Use a muslin cloth, add a little of warm water to the grated coconut and squeeze the milk out. I missed my gym that evening. I did not need it after the hammering, whacking, grating and squeezing to make coconut milk. I was just not prepared and did not do my due diligence.
It can be quite difficult to wash off the coconut cream off my hands. It stayed on my fingers and hands like a thick coconut hand cream. I kept smelling my hands. So addictive. Nice lovely coconut smell. Anyway, I left the milk aside and carried on with the chicken. And you do not need to make your own coconut milk, just get it from any Asian grocer. If you are in Australia, I will recommend using Ayam brand.
- 1 whole chicken chopped into pieces (2kg)
- 4 medium potatoes
- 2 star anise
- 5 cloves
- 1 cinnamon stick
- 10-15 dried chillies
- 6 large shallots
- 4 cloves of garlic
- 20g of belachan (toasted)
- 2cm gresh tumeric
- 3 tbsp coriander seeds
- 2 tsp cumin
- 1tsp fennel
- 500ml coconut milk
- 2tsp of sugar
- Vegetable cooking oil (you may use ghee if you like)
- Make the spice paste by pounding the shallots, garlic, dried chillies, toasted belachan, fennel, cumin, tumeric, coriander seeds and some rock salt
- Saute star anise, cinnamon and cloves in heated vegetable oil. Add the spice paste, add 3 tbsp of coconut water and 3 tbsp of coconut milk and stir fry over low heat until the aroma fills the house
- Add the chicken and coat it with all the spices. Throw in the cubed potatoes. Add about 350ml of the coconut milk, the sugar and a little bit of water and allow it to simmer till the chicken is cooked and the potatoes are tender.
- Add the remaining coconut milk and mix it through. I used some of the grated toasted coconut to thicken the sauce. Season accordingly. If you are not using fresh coconut milk and like it to be thicker, add thick coconut milk/cream instead.
- Serve with yellow rice (tumeric) or plain white rice
To make the yellow rice, just grate some leftover tumeric into a bowl of water and wait for it to turn to a nice yellow colour. Drain and bowl the water into the rice and cook it. The colour of the rice reminds of sunshine! I love the subtle tumeric aroma and I always love the smell of freshly cooked rice.

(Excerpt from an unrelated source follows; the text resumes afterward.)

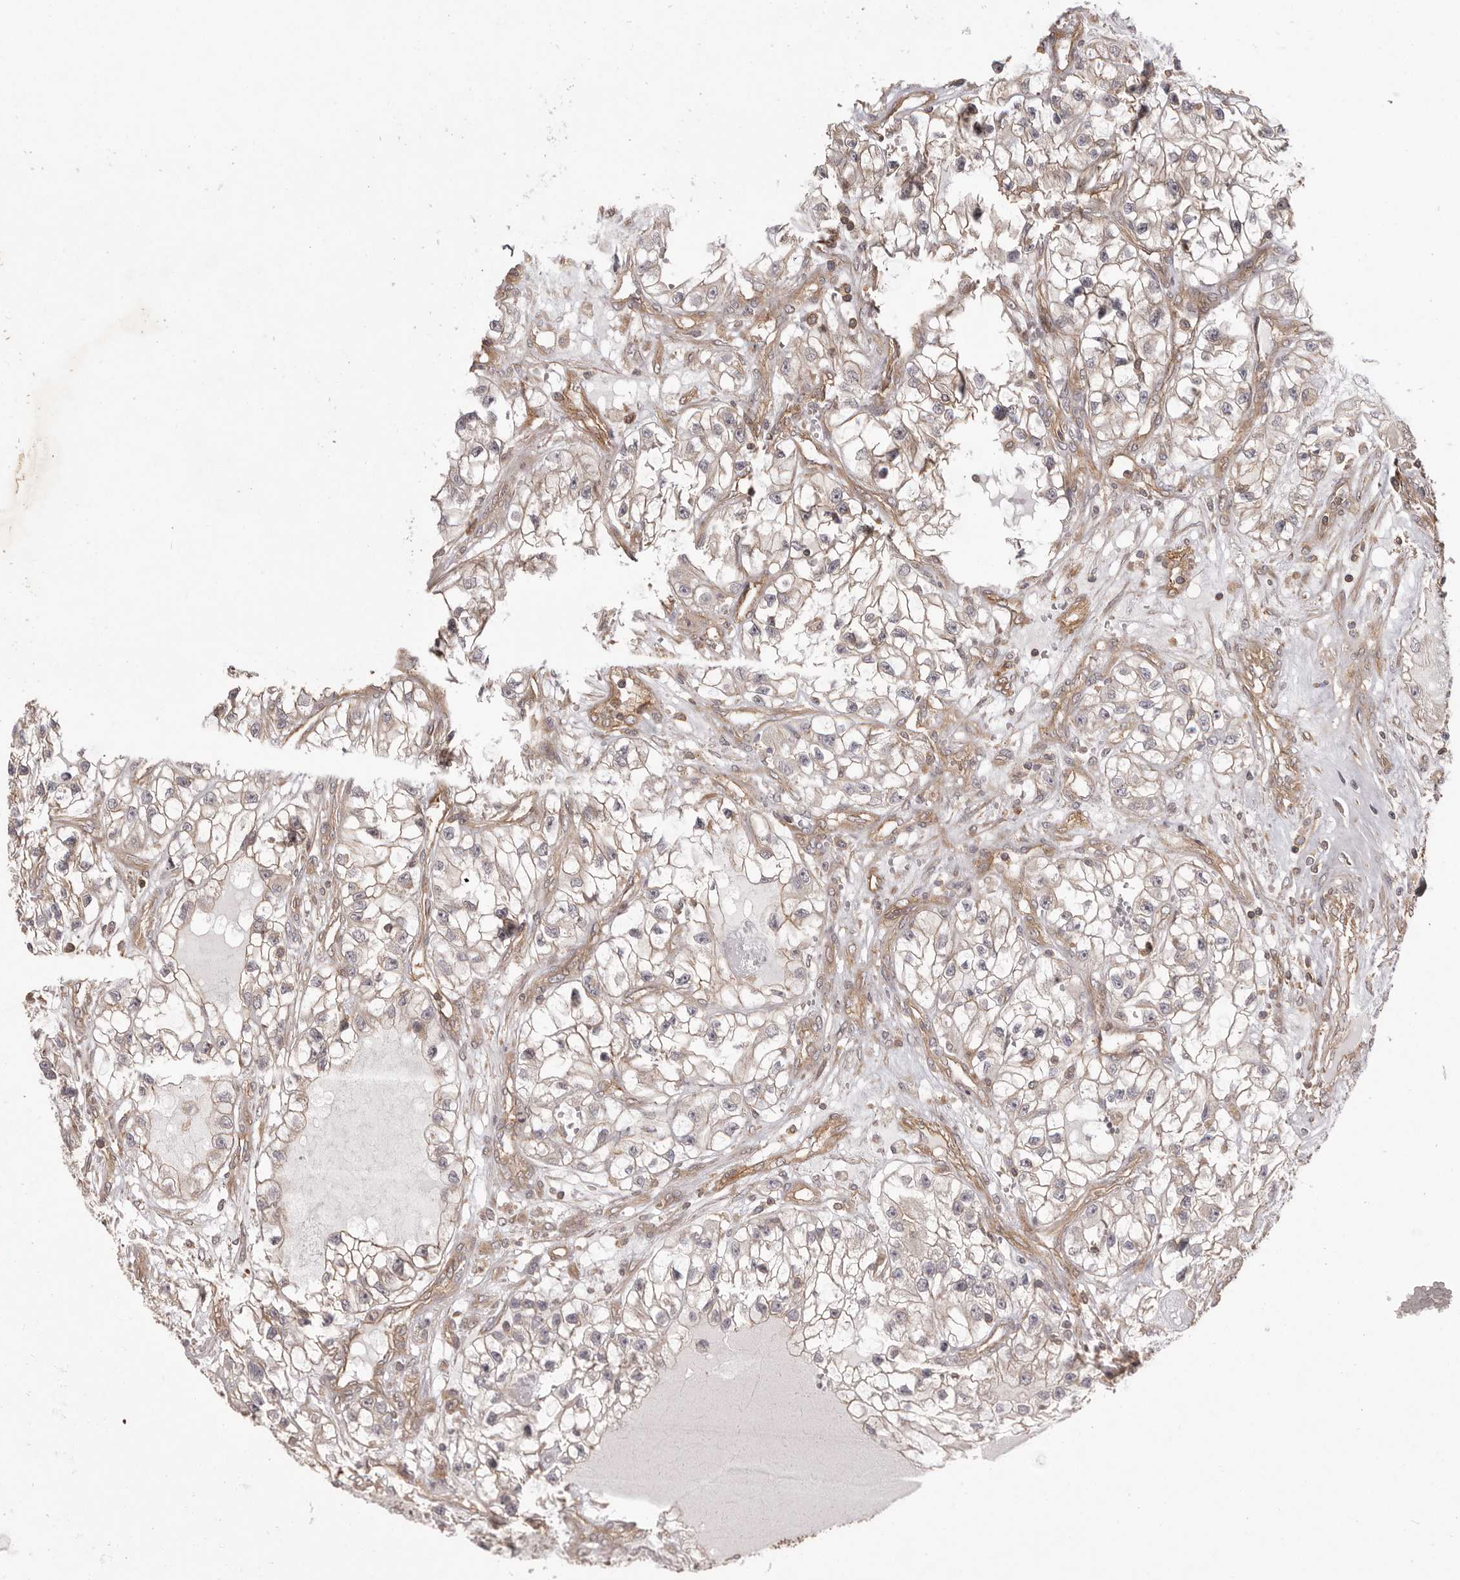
{"staining": {"intensity": "weak", "quantity": "<25%", "location": "cytoplasmic/membranous"}, "tissue": "renal cancer", "cell_type": "Tumor cells", "image_type": "cancer", "snomed": [{"axis": "morphology", "description": "Adenocarcinoma, NOS"}, {"axis": "topography", "description": "Kidney"}], "caption": "An immunohistochemistry image of renal cancer (adenocarcinoma) is shown. There is no staining in tumor cells of renal cancer (adenocarcinoma).", "gene": "NFKBIA", "patient": {"sex": "female", "age": 57}}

Do not throw the grated coconut after squeezing it. I laid it out on a tray and chucked it in the oven on a very low heat of 100° and toasted it till it dried out and had very light colour. It can be used for thickening curries and making desserts. Using fresh coconut milk did make a difference. Curries are known to be quite heavy and this turned out quite light and had a natural sweetness to it. Will I be grating and making more coconut? I will but not for awhile. I need to heal my palm first and also our tiny kitchen is finally getting a revamp!
Have you grated and made fresh coconut milk before? I will like to hear your stories!